[Camera intrinsics data]
Segment Open

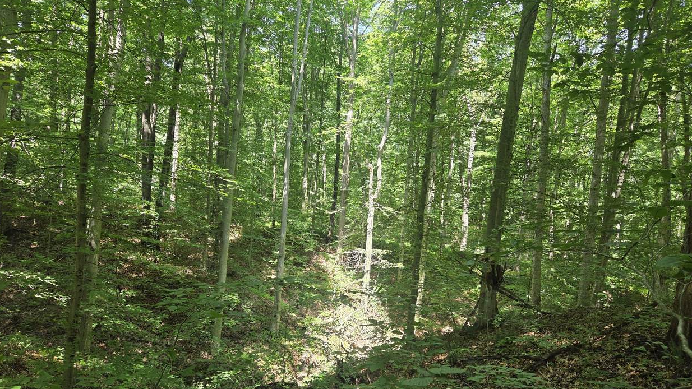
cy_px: 225
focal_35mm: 26
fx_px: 477
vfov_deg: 44.2
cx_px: 344
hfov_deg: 71.9
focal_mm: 5.4
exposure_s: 1/180
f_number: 1.8
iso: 80
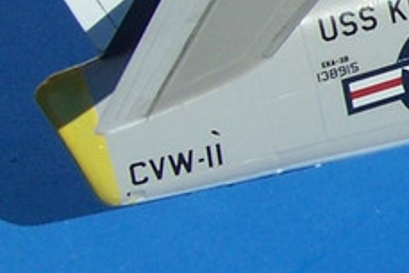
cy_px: 59
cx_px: 742
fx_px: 2092
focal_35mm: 184
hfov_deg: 10.5
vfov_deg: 7.5
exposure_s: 1/1000
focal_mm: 6.3
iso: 80
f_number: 5.6
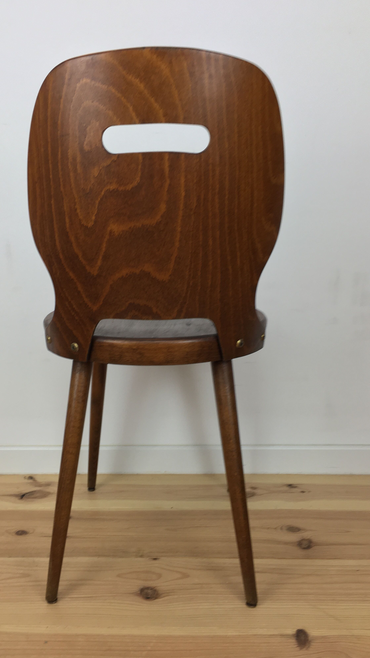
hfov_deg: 36.6
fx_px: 558
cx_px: 155
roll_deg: +0.7
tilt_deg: -11.9
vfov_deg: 61.0
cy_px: 326
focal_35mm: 32
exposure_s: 1/50
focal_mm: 4.15
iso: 32
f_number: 2.2
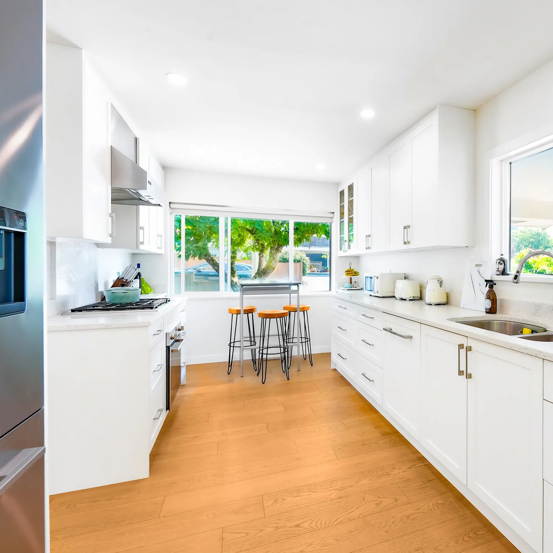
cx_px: 373
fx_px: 325
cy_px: 275
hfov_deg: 77.9
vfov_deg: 80.7
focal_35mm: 18
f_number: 10
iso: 500
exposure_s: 1/100
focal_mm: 14
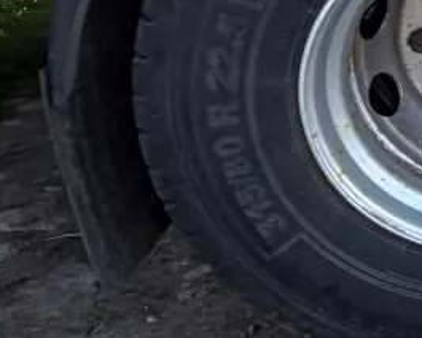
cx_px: 979
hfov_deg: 14.1
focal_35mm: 99
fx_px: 1236
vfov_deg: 14.7
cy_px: -140
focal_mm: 2.22
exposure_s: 1/286
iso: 50
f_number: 2.2
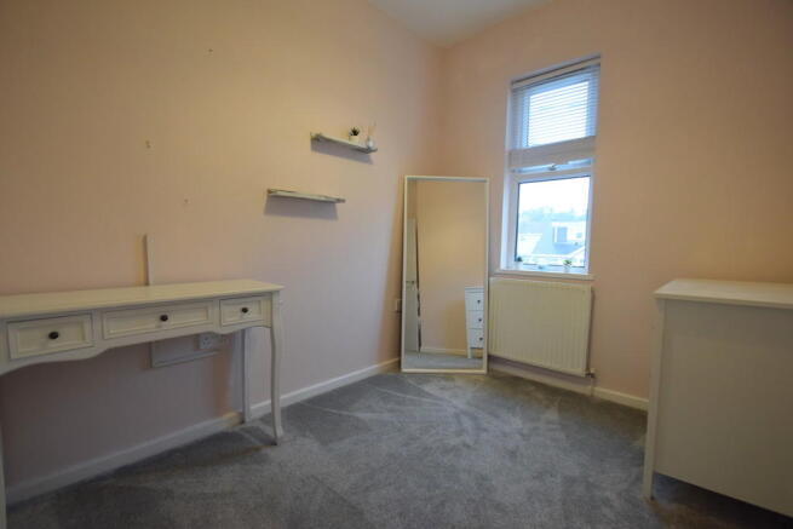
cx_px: 396
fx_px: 330
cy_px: 264
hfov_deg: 100.4
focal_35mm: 15
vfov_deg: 77.4
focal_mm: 10
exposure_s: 1/60
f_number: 3.5
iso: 1250
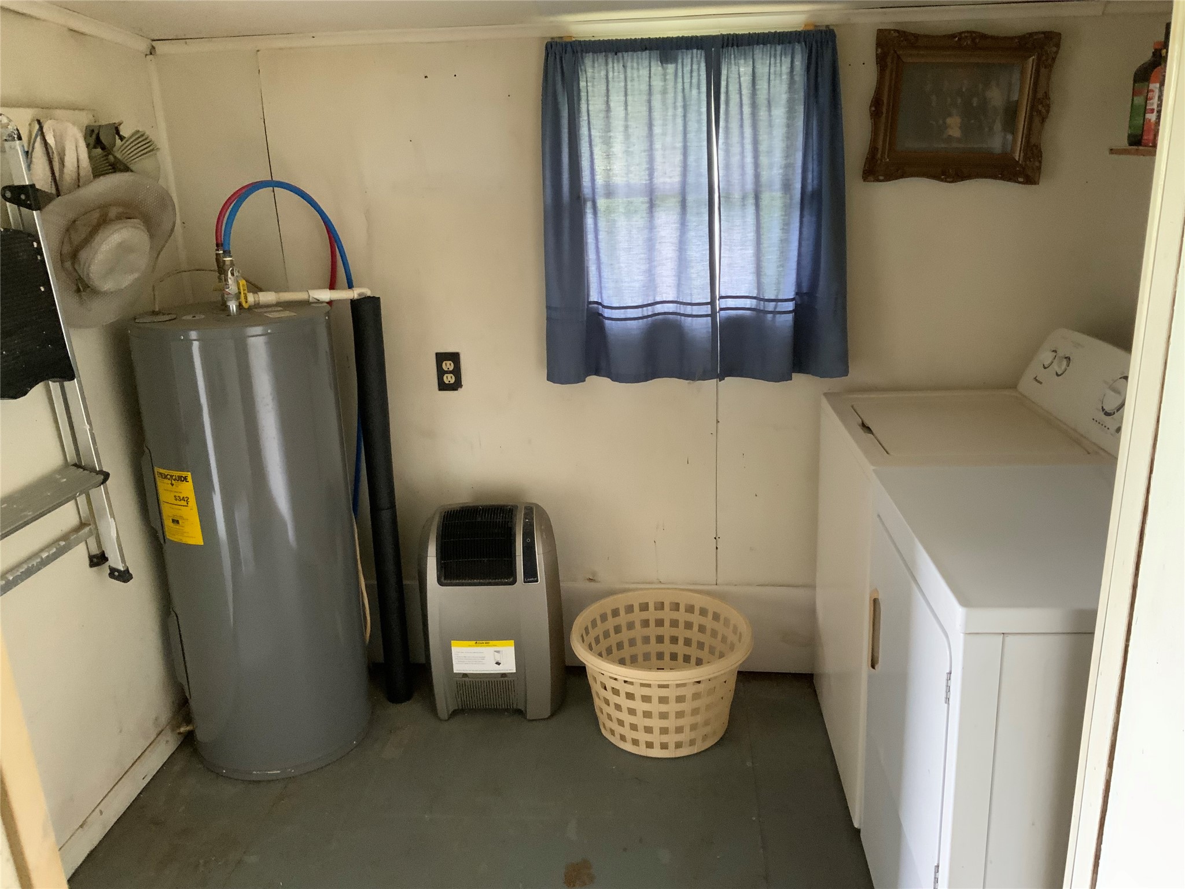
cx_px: 592
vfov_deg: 48.2
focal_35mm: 29
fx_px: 993
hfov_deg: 61.7
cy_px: 444
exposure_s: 1/56
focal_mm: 3
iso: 320
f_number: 1.8
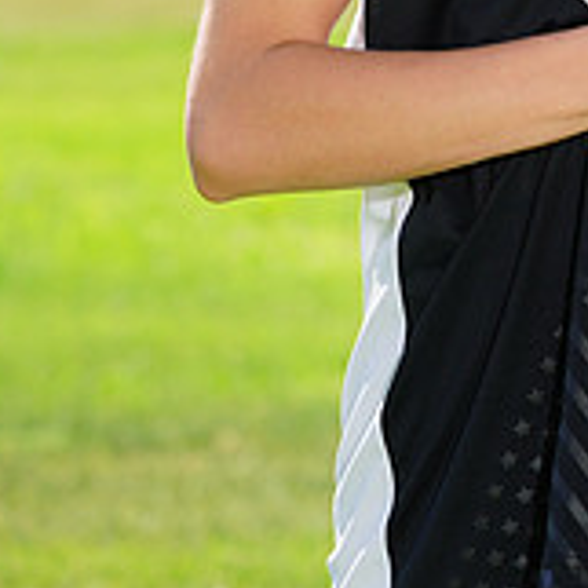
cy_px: -387
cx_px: 621
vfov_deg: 2.2
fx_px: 15067
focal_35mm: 784
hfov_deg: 2.2
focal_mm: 256
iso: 200
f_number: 10
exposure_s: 1/200
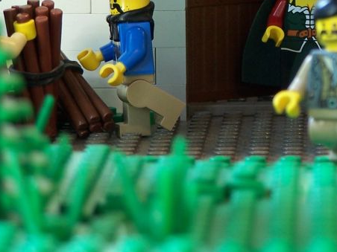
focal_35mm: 383
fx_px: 3729
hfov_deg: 5.2
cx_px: 317
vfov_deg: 3.9
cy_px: -24
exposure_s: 1/6
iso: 80
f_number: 3.2
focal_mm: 28
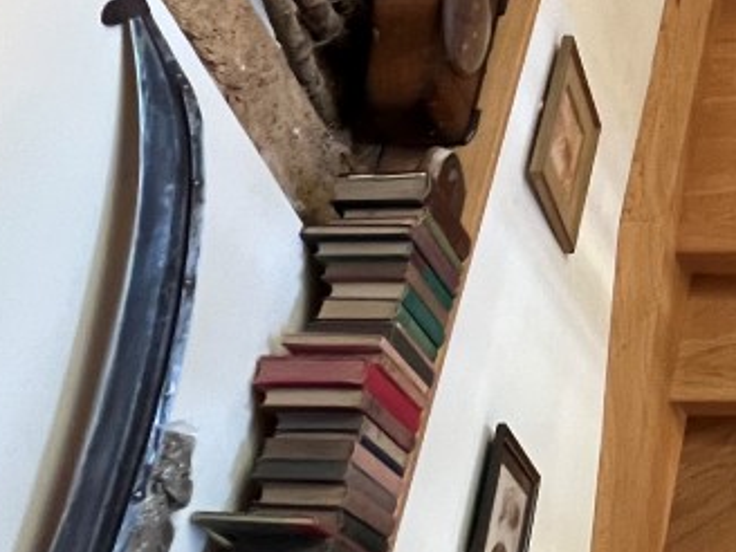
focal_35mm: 57
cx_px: 1043
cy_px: -139
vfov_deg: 23.1
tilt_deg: -50.3
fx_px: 1212
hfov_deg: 26.5
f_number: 1.8
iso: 400
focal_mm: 1.57
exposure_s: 1/60
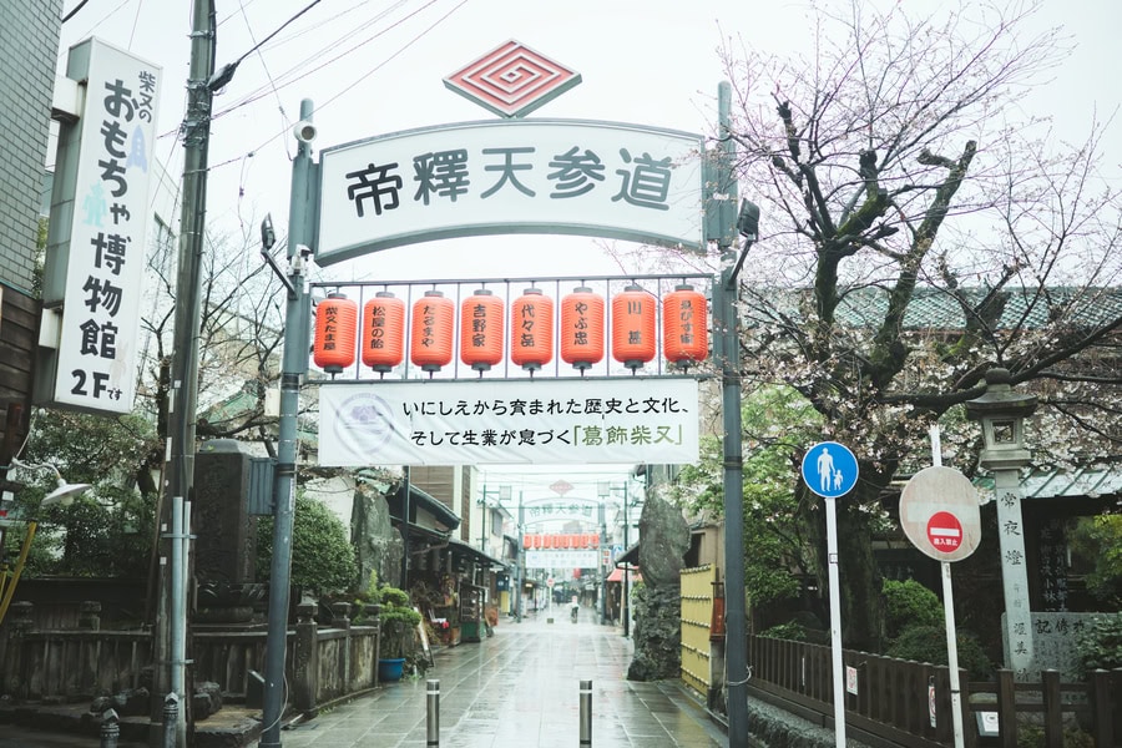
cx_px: 561
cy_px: 374
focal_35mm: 35
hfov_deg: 54.4
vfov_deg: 37.9
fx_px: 1091
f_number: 1.8
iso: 100
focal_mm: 35
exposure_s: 1/640
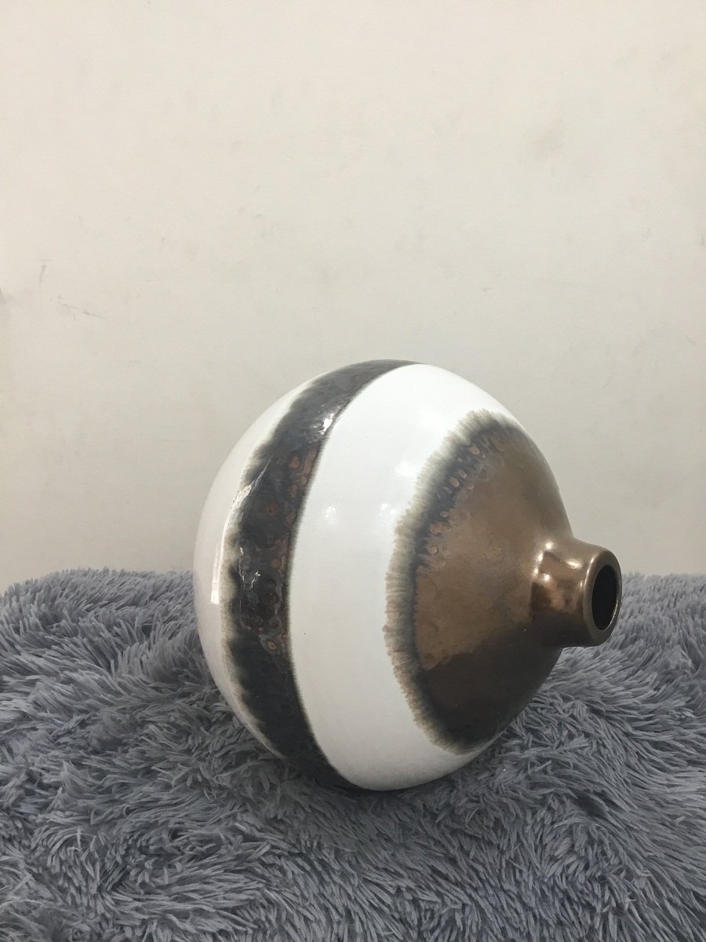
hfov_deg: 45.4
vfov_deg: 58.4
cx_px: 353
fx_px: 843
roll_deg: +0.3
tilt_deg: -14.9
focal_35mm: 31
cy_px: 471
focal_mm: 3.3
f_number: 2.4
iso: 80
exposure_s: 1/33
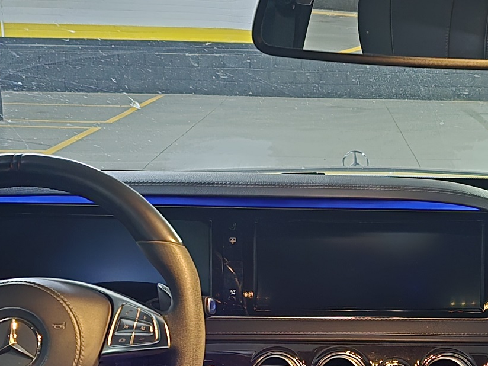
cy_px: 371
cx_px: 361
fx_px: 945
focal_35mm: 67
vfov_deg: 21.1
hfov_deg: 28.6
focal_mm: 6.3
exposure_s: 1/17.2
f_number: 1.7
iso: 2500
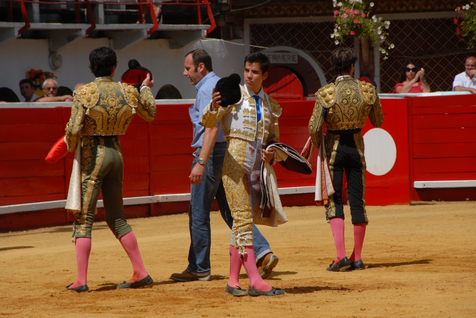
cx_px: 238
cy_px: 159
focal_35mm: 255
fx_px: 3375
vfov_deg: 5.4
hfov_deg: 8.1
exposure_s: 1/350
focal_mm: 170
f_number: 8
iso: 100
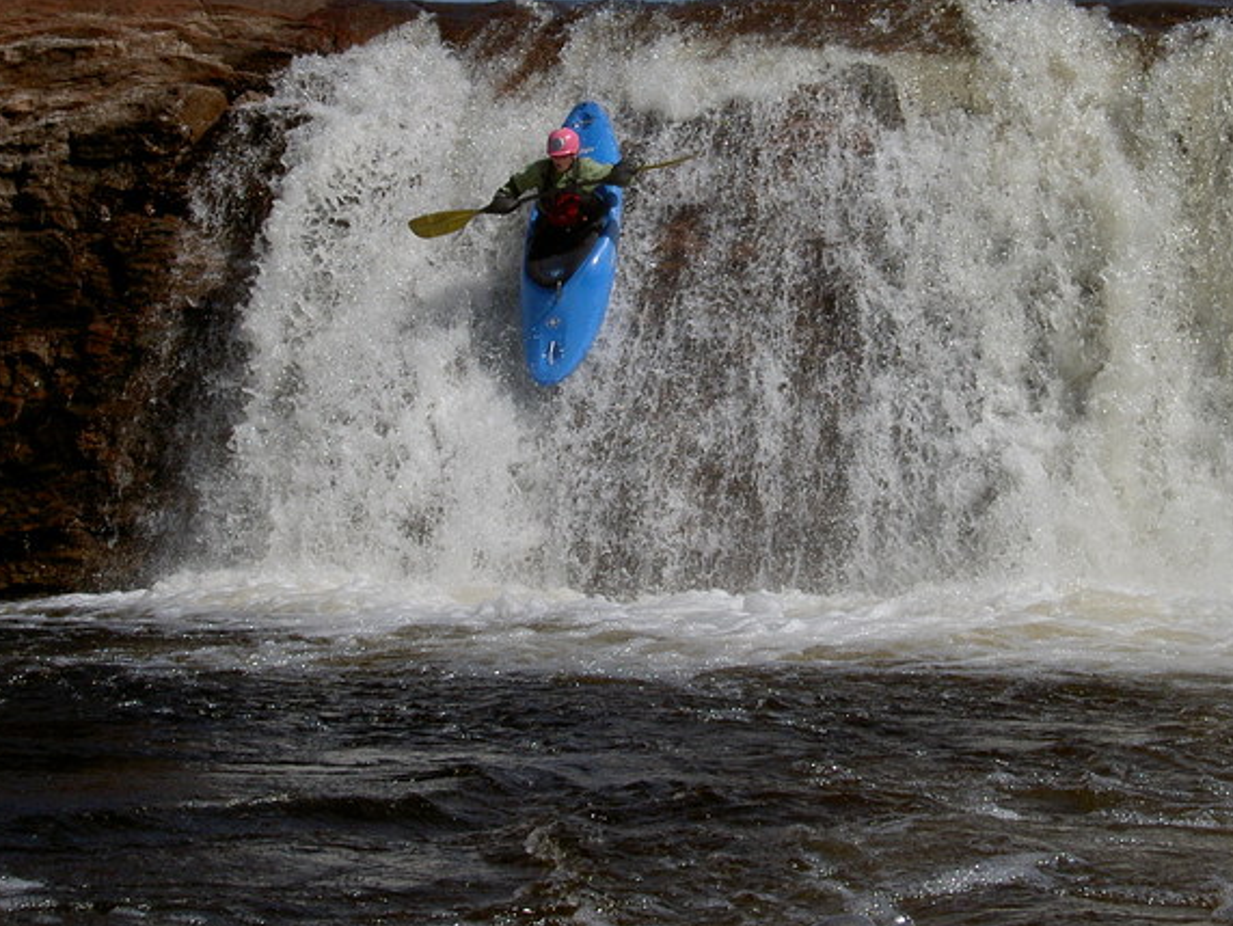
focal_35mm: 84
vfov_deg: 17.5
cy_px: 315
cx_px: 799
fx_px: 2994
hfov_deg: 23.2
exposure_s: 1/640
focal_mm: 9.9
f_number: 6.4
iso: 50
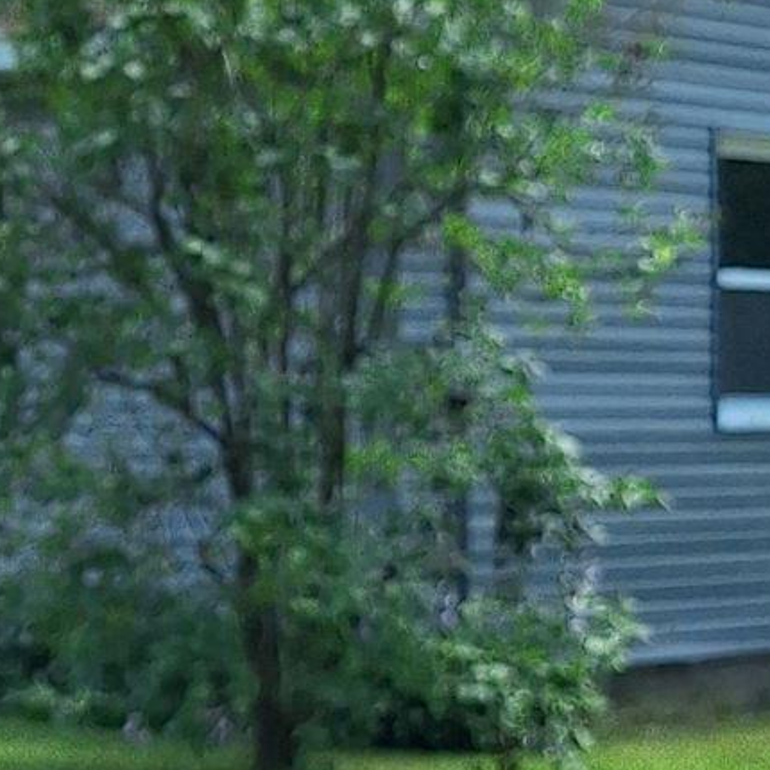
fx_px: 2743
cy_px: 356
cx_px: -9
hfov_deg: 15.7
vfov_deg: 16.0
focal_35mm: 109
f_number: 1.8
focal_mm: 5.54
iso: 40
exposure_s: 1/1493
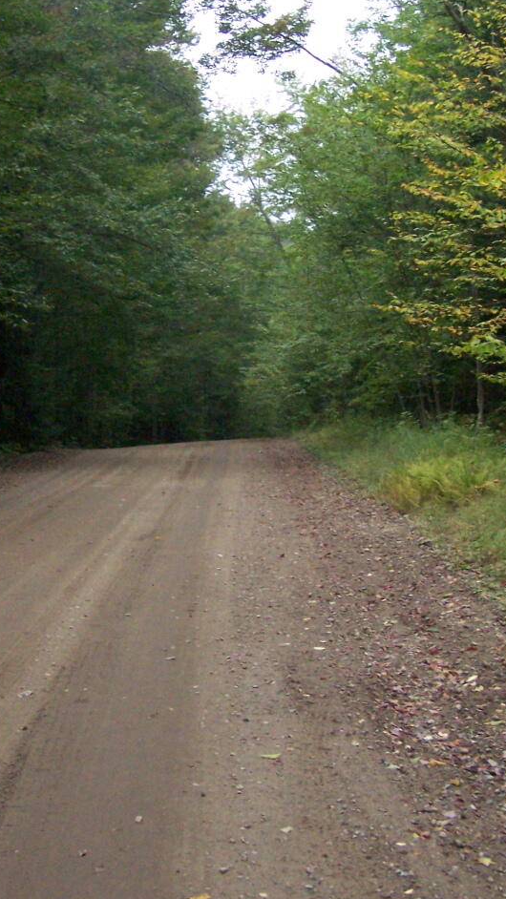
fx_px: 1431
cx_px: 200
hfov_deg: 20.0
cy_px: 321
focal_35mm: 60
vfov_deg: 34.7
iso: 400
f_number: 2.8
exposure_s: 1/500
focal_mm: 6.3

Segment Closed

Please set down every record exactly as it appears, leaving out the pictures.

cy_px: 225
focal_35mm: 26
fx_px: 477
vfov_deg: 44.2
cx_px: 344
hfov_deg: 71.9
focal_mm: 5.4
exposure_s: 1/180
f_number: 1.8
iso: 80
cy_px: 59
cx_px: 742
fx_px: 2092
focal_35mm: 184
hfov_deg: 10.5
vfov_deg: 7.5
exposure_s: 1/1000
focal_mm: 6.3
iso: 80
f_number: 5.6
hfov_deg: 36.6
fx_px: 558
cx_px: 155
roll_deg: +0.7
tilt_deg: -11.9
vfov_deg: 61.0
cy_px: 326
focal_35mm: 32
exposure_s: 1/50
focal_mm: 4.15
iso: 32
f_number: 2.2
cx_px: 373
fx_px: 325
cy_px: 275
hfov_deg: 77.9
vfov_deg: 80.7
focal_35mm: 18
f_number: 10
iso: 500
exposure_s: 1/100
focal_mm: 14
cx_px: 979
hfov_deg: 14.1
focal_35mm: 99
fx_px: 1236
vfov_deg: 14.7
cy_px: -140
focal_mm: 2.22
exposure_s: 1/286
iso: 50
f_number: 2.2
cx_px: 396
fx_px: 330
cy_px: 264
hfov_deg: 100.4
focal_35mm: 15
vfov_deg: 77.4
focal_mm: 10
exposure_s: 1/60
f_number: 3.5
iso: 1250
cx_px: 592
vfov_deg: 48.2
focal_35mm: 29
fx_px: 993
hfov_deg: 61.7
cy_px: 444
exposure_s: 1/56
focal_mm: 3
iso: 320
f_number: 1.8
cy_px: -387
cx_px: 621
vfov_deg: 2.2
fx_px: 15067
focal_35mm: 784
hfov_deg: 2.2
focal_mm: 256
iso: 200
f_number: 10
exposure_s: 1/200
focal_35mm: 383
fx_px: 3729
hfov_deg: 5.2
cx_px: 317
vfov_deg: 3.9
cy_px: -24
exposure_s: 1/6
iso: 80
f_number: 3.2
focal_mm: 28
focal_35mm: 57
cx_px: 1043
cy_px: -139
vfov_deg: 23.1
tilt_deg: -50.3
fx_px: 1212
hfov_deg: 26.5
f_number: 1.8
iso: 400
focal_mm: 1.57
exposure_s: 1/60
cx_px: 561
cy_px: 374
focal_35mm: 35
hfov_deg: 54.4
vfov_deg: 37.9
fx_px: 1091
f_number: 1.8
iso: 100
focal_mm: 35
exposure_s: 1/640
hfov_deg: 45.4
vfov_deg: 58.4
cx_px: 353
fx_px: 843
roll_deg: +0.3
tilt_deg: -14.9
focal_35mm: 31
cy_px: 471
focal_mm: 3.3
f_number: 2.4
iso: 80
exposure_s: 1/33
cy_px: 371
cx_px: 361
fx_px: 945
focal_35mm: 67
vfov_deg: 21.1
hfov_deg: 28.6
focal_mm: 6.3
exposure_s: 1/17.2
f_number: 1.7
iso: 2500
cx_px: 238
cy_px: 159
focal_35mm: 255
fx_px: 3375
vfov_deg: 5.4
hfov_deg: 8.1
exposure_s: 1/350
focal_mm: 170
f_number: 8
iso: 100
focal_35mm: 84
vfov_deg: 17.5
cy_px: 315
cx_px: 799
fx_px: 2994
hfov_deg: 23.2
exposure_s: 1/640
focal_mm: 9.9
f_number: 6.4
iso: 50
fx_px: 2743
cy_px: 356
cx_px: -9
hfov_deg: 15.7
vfov_deg: 16.0
focal_35mm: 109
f_number: 1.8
focal_mm: 5.54
iso: 40
exposure_s: 1/1493
fx_px: 1431
cx_px: 200
hfov_deg: 20.0
cy_px: 321
focal_35mm: 60
vfov_deg: 34.7
iso: 400
f_number: 2.8
exposure_s: 1/500
focal_mm: 6.3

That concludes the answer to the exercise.